What Should Be in the Release?
We inspected the curated "Next Steps" section from the most recent meeting notes and converted it into an Org file, and then went through the items in order, filing them appropriately after discussing them.
We came up with this final list of todos:
* Qi todos [0/24]
** Release
- [ ] Deforestation [Dominik et. al.]
- [ ] Define the `define-producer`, `define-transformer`, and `define-consumer` interface for extending deforestation (also encapsulating both naive and stream semantics in the definition), and re-implement existing operations using it.
- N.B. consumers complexity/time required currently unknown
- [ ] Implement the remaining producers and transformers in `racket/list` for `qi/list`.
- [ ] Decide on whether there will be any deforested operations provided in `(require qi)` (without `(require qi/list)`)
- [ ] Review which `racket/list` forms are actually needed in `qi/list`
- [ ] Come up with a good way to validate the syntactic arguments to `range` using contracts.
- Don't like it, but let's do it!
- [ ] Why is `range-map-car` slower against Racket following the Qi 5 release?
- [ ] Decide on appropriate reference implementations to use for comparison in the new benchmarks report and add them.
- we formerly compared Qi and Racket
- now we compare deforested vs non-deforested
- comparing standard functional operations (range, map, filter, foldl) in Racket vs Qi
- [ ] Write up Qi's theory of effects notes + docs PR, including accounting for binding rules. [Sid]
- bindings optional for this release
- [ ] Write up the operational semantics of Qi in the docs [Eutro]
- [ ] Develop a backwards-incompatibility migration tool using Resyntax, to be used in the next Qi release. [Sid/Jacqueline]
- [ ] Incorporate "bingdi" compact currying syntax [Noah/Sid]
** Post-release
- [ ] Incorporate Chai into Qi. [but message Sam]
- [ ] Write a proof-of-concept for implementing code generation from abstractions of "flow" and "connective tissue" that are set by a context parameter. [Sam]
- [ ] Publish `qi/class` in some form. [but message Jair]
- [ ] Remaining formalization of Qi's semantics using Redex.
- [ ] Add bindings and effects to the Redex semantics (including: ensure that test cases validate that scoping rules are purely lexical and not dynamic) [sorta blocked on theory of effects notes + PR]
- [ ] Incorporate effects and bindings into Qi's pen-and-paper semantic model. [Sid]
- [ ] Implement a compile-time table of known arities and add an entry to it as part of `define-flow`.
- [ ] Ready the [inlining PR](https://github.com/drym-org/qi/pull/200) to be merged and tag for code review. [blocked on issues noted in the PR]
- cross-module inlining
- mutually recursive functions
- concerned re: semantics of substitutions [might break things and we aren't sure]
- can't add a new scope to an expression that has host expressions in it [due to some interaction with syntax spec] [this is mostly on us, but we do need Michael]
- [ ] Write phase 1 unit tests for inlining.

● WHAT TO DO
(1) Answer these questions about the Qi todo notes:
(a) Who is assigned to write up the operational semantics of Qi in the docs?
(b) What did the benchmarks formerly compare?
(c) What is the backwards-incompatibility migration tool to be built with?
(2) Write out the stretch of the Qi todo notes from "- [ ] Decide on whether" through "and add them.".

● ENTRIES PROVIDED
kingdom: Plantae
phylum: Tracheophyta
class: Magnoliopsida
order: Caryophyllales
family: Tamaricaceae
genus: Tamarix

● TASK RESULTS
(1)
(a) Eutro
(b) Qi and Racket
(c) Resyntax

(2)
- [ ] Decide on whether there will be any deforested operations provided in `(require qi)` (without `(require qi/list)`)
- [ ] Review which `racket/list` forms are actually needed in `qi/list`
- [ ] Come up with a good way to validate the syntactic arguments to `range` using contracts.
- Don't like it, but let's do it!
- [ ] Why is `range-map-car` slower against Racket following the Qi 5 release?
- [ ] Decide on appropriate reference implementations to use for comparison in the new benchmarks report and add them.